In this episode of the Talent Traction podcast, we sat down with Larry Sutton, Founder and CEO of RNR Tire Express, to explore how a people-first mindset helped grow the company from a single location into a national franchise system with more than 200 stores and counting.

Larry’s journey offers a powerful lesson for leaders across manufacturing, automotive, and retail: growth is not driven by systems alone, but by service-driven leadership and disciplined talent decisions.

From Accidental Entrepreneur to Franchise Leader

Larry didn’t set out to build a franchise empire. After exiting his first business and navigating a non-compete, he was simply looking for his next chapter. That search led him to wheels and eventually, tires through a payment-based retail model designed to serve customers often overlooked by traditional financing.

What started as a wheel-focused concept evolved quickly.

“We realized the tire business was exponentially larger,” Larry shared. “If we wanted year-over-year growth, we had to become a tire business that happened to be great at wheels.”

That strategic pivot guided by market data and customer behavior became a defining moment in RNR’s growth story.

Franchising Wasn’t the Plan Culture Was

RNR’s move into franchising wasn’t intentional at first. Early expansion came from peers who wanted to replicate what Larry had built. Legal necessity eventually turned informal licensing into a formal franchise system.

But growth came with hard lessons.

“We learned the hard way that franchising isn’t about selling locations it’s about awarding them,” Larry said.

At one point, RNR grew to nearly 70 stores, only to pull back and close underperforming locations. The takeaway was clear: the right operators matter more than rapid expansion.

“Serve, Not Service”: A Leadership Philosophy

At the heart of RNR’s success is a deeply embedded cultural principle Larry calls “serve, not service.”

This philosophy extends beyond customer experience. It shapes how leaders show up for franchisees, how franchisees lead their teams, and how employees engage with customers.

RNR operates on what Larry describes as an upside-down leadership pyramid where leadership exists to support the field, not control it.

“My job is to support the people who support the people doing the work,” he explained.

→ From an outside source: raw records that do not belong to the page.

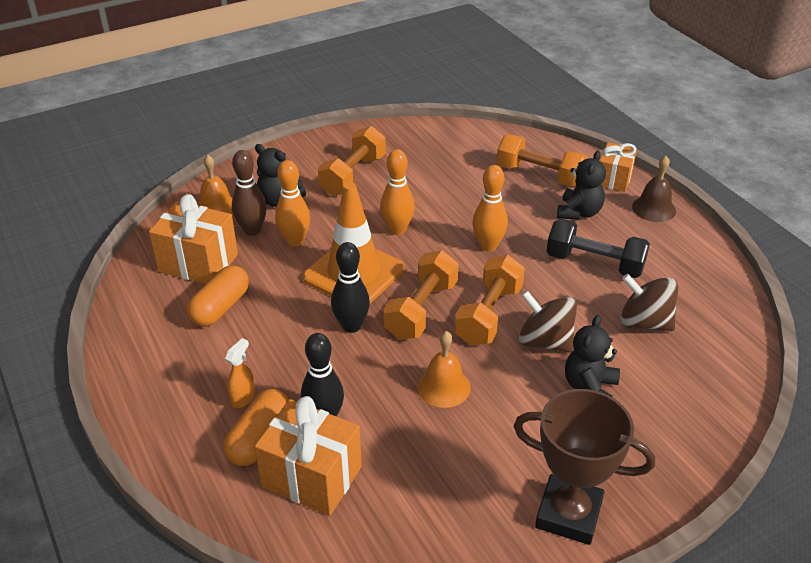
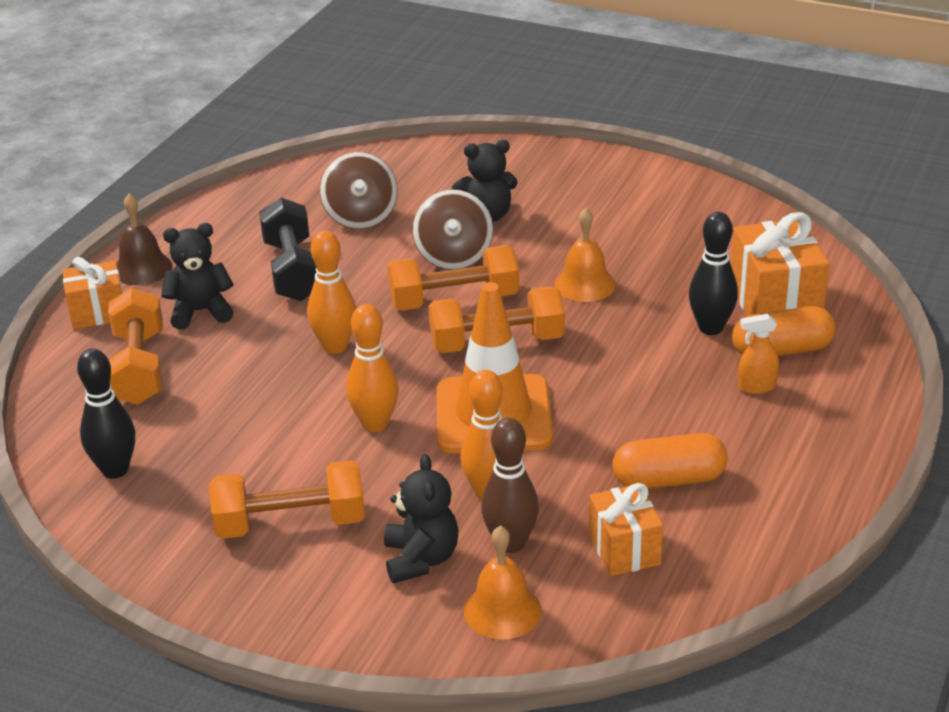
camera: 125 degrees left, 5 degrees down
(198, 263) = (624, 549): orange gift -> orange gift, size x0.64
(351, 326) = (577, 374): black bowling pin -> black bowling pin (115, 470)
(568, 514) = (635, 181): brown trophy -> none

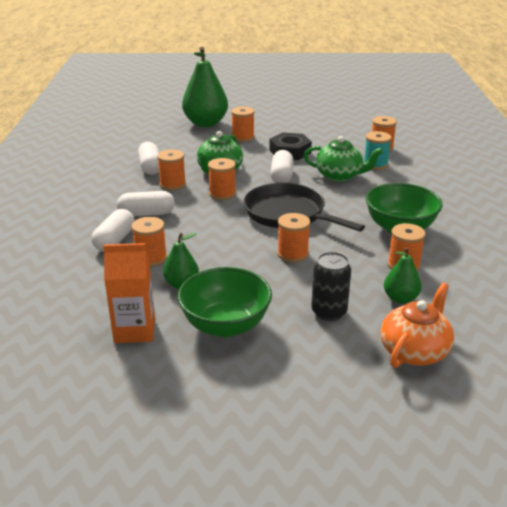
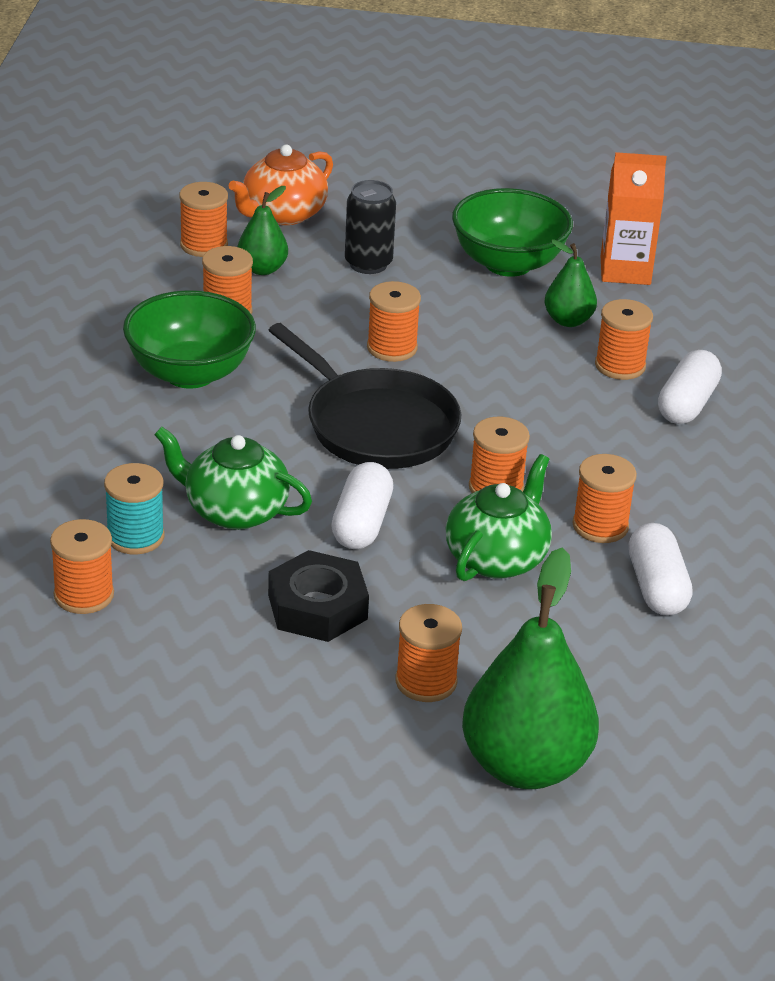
camera: 175 degrees left, 5 degrees up
(147, 214) = (642, 454): white capsule -> none
(453, 313) = (204, 245): none -> orange spool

This approach has become a competitive advantage in a tight labor market, particularly as younger workers seek purpose, belonging, and clarity not just a paycheck.

Talent, Accountability, and the Reality of Gen Z

Like much of the tire and automotive industry, RNR faces ongoing technician shortages and turnover challenges. One of Larry’s biggest insights came from listening closely to younger employees.

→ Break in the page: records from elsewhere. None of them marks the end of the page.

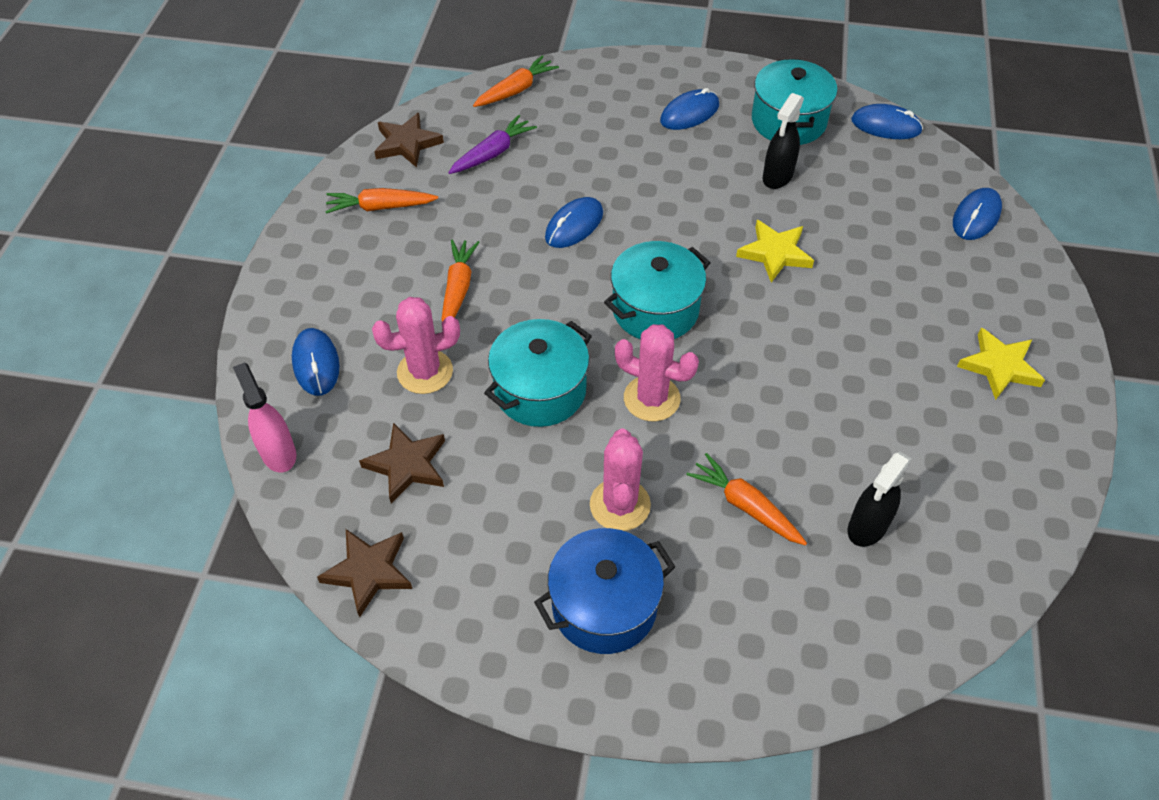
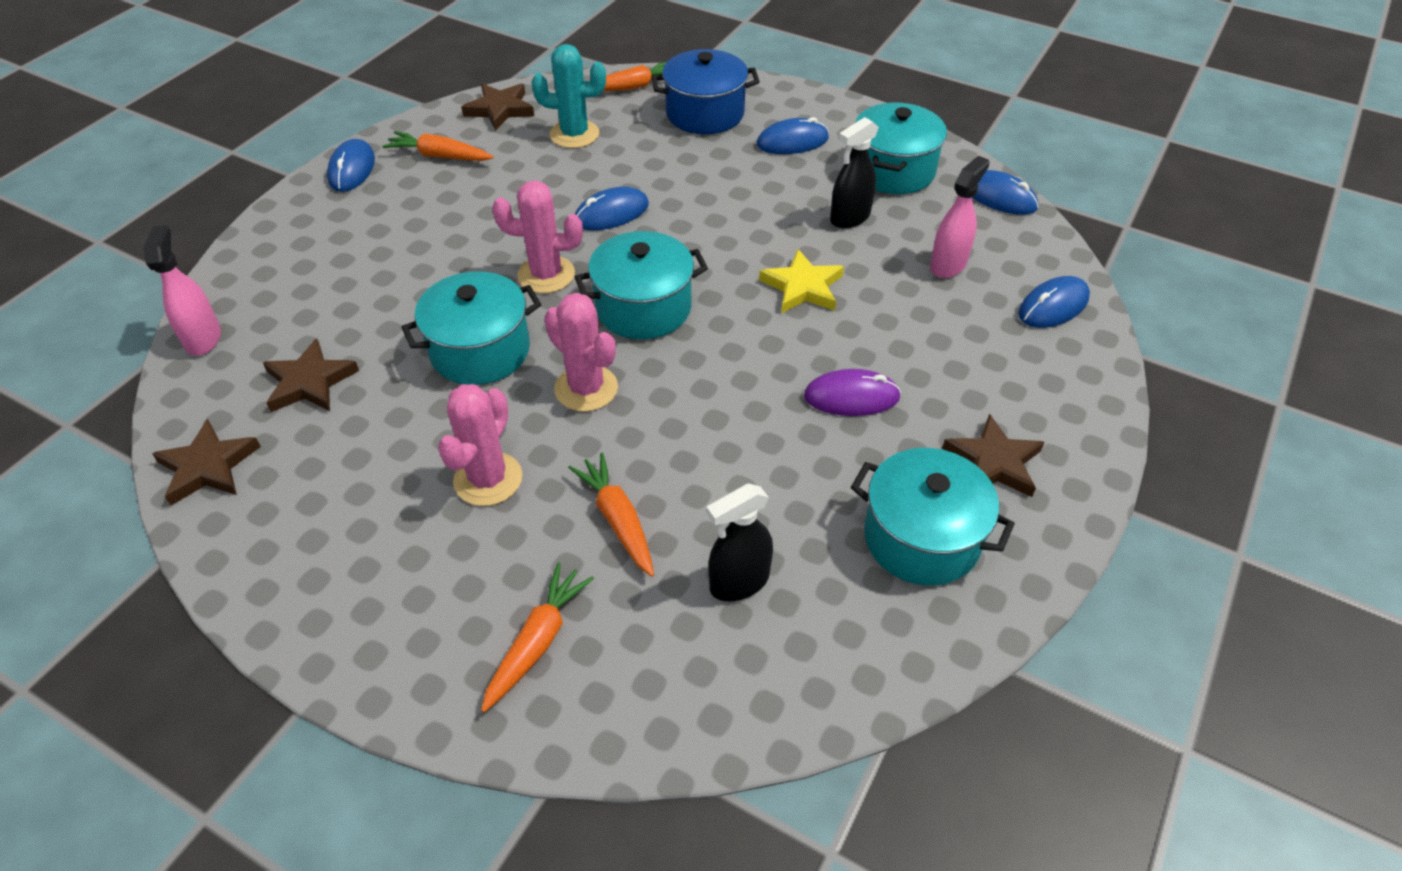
camera: 20 degrees right, 5 degrees down
(316, 364) = (290, 272): blue mouse -> blue mouse (352, 169)
(425, 372) = (383, 305): pink cactus -> pink cactus (546, 275)
(458, 289) = (463, 241): orange carrot -> orange carrot (537, 642)
(493, 153) = (574, 134): purple carrot -> turquoise cactus
(604, 606) = (408, 571): blue pot -> blue pot (705, 113)
(866, 342) = (851, 397): none -> purple mouse
(878, 200) = (948, 265): none -> pink spray bottle
(980, 446) = (921, 538): none -> turquoise pot
(999, 366) = (993, 462): yellow star -> brown star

“We thought incentives were everything,” he said. “But Gen Z was focused on base pay, stability, and feeling valued.”

RNR adjusted compensation structures, simplified messaging around pay, and placed greater emphasis on communication, coaching, and accountability without compromising standards.

Integrity remains non-negotiable. But motivation, expectations, and leadership styles have evolved.

Scaling Without Losing the Soul

Today, RNR is focused on reaching 300 locations deliberately and sustainably. Growth targets are clear, but never at the expense of culture.

Leadership development workshops, regional summits, and constant dialogue between the field and corporate teams help ensure that standards scale alongside store count.

Larry credits much of RNR’s recent acceleration to surrounding himself with people who complement his strengths and challenge his blind spots, especially leaders who understand talent, structure, and long-term strategy.

A Leadership Lesson Worth Repeating

RNR’s story is a reminder that scaling isn’t just an operational challenge it’s a leadership one.

In an industry under pressure from labor shortages, rising costs, and changing workforce expectations, Larry Sutton’s approach reinforces a timeless truth:

Sustainable growth starts by serving people well employees, operators, and customers alike.

And when leaders get that right, the business follows.